Aha, I see, it's great that logs are OK.
Could you share your model files so that we can reproduce it and debug it locally?
Which model files should I share ? Do you mean exported encoder, decoder and joiner with .onnx extension and tokens.txt ?
Do you mean exported encoder, decoder and joiner with .onnx extension and tokens.txt ?
Yes. Please also share a test wave file.
Could you share your model files so that we can reproduce it and debug it locally? Please also share a test wave file.

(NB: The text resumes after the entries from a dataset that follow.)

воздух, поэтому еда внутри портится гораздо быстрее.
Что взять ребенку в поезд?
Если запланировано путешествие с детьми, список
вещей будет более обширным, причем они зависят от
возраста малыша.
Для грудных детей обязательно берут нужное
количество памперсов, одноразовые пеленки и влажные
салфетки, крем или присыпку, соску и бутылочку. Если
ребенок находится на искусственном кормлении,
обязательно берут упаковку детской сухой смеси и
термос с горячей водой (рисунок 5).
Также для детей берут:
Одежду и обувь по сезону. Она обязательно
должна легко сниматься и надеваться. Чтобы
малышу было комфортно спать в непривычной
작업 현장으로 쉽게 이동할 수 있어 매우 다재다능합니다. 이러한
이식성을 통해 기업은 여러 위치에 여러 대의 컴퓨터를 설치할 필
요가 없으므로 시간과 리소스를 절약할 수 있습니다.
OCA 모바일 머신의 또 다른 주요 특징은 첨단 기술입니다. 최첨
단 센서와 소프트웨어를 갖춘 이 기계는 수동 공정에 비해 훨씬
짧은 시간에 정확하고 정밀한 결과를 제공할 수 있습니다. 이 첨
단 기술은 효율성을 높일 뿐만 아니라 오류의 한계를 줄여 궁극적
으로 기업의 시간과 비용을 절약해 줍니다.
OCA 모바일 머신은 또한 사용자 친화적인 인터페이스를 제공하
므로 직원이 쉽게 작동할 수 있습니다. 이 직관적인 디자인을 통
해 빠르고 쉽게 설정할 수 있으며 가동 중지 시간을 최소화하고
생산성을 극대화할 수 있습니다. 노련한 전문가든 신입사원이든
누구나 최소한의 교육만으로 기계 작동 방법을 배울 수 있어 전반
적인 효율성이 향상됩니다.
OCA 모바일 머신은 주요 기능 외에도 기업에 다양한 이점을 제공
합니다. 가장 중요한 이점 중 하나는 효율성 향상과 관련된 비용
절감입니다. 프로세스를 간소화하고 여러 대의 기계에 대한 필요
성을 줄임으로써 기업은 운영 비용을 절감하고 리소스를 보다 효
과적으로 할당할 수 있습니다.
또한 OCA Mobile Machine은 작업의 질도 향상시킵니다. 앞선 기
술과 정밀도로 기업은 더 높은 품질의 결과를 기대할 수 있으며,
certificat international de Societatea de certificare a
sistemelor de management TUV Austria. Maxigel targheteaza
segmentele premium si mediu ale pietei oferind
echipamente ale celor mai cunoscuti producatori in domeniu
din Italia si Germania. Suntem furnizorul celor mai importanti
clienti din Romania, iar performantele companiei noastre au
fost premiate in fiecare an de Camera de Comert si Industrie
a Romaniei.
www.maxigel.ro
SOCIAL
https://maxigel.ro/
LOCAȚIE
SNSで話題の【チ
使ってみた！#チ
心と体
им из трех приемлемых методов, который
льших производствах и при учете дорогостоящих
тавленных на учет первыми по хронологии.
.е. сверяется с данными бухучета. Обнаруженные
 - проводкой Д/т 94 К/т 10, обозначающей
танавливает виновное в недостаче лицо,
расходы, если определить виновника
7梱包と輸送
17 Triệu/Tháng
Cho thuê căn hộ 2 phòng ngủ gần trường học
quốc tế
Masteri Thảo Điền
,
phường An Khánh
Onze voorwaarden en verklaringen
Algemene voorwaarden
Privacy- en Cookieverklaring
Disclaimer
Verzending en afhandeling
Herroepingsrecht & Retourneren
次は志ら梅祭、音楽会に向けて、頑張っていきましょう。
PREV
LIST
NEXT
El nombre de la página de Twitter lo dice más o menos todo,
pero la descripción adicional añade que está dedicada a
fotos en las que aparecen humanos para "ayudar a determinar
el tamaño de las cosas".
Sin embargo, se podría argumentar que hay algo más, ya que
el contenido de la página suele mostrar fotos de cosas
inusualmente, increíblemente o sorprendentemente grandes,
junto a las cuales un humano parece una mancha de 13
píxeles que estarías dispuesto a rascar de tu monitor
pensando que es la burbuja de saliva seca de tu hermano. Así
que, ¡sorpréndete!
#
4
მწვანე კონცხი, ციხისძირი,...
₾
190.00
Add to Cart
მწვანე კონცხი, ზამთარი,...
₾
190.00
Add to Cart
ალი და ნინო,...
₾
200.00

Please see my shared folder with model and test wave files: link here
When I set decoding method to 'modified_beam_search' it returns letters/words on silence, after short time, periodically. But when I use default 'greedy_search' decoding method everything works well. As an example I used Python script for real-time speech recognition from a microphone with endpoint detection from here. I checked and the same situation also happens in Java API with C++ dynamic libraries loaded. The model used for recognition was created by me, using a modified icefall Common Voice recipe (with MLS and VoxPopuli datasets, 491 min of audio), on icefall docker image (torch2.2.2-cuda12.1), and has a WER of 4.41%.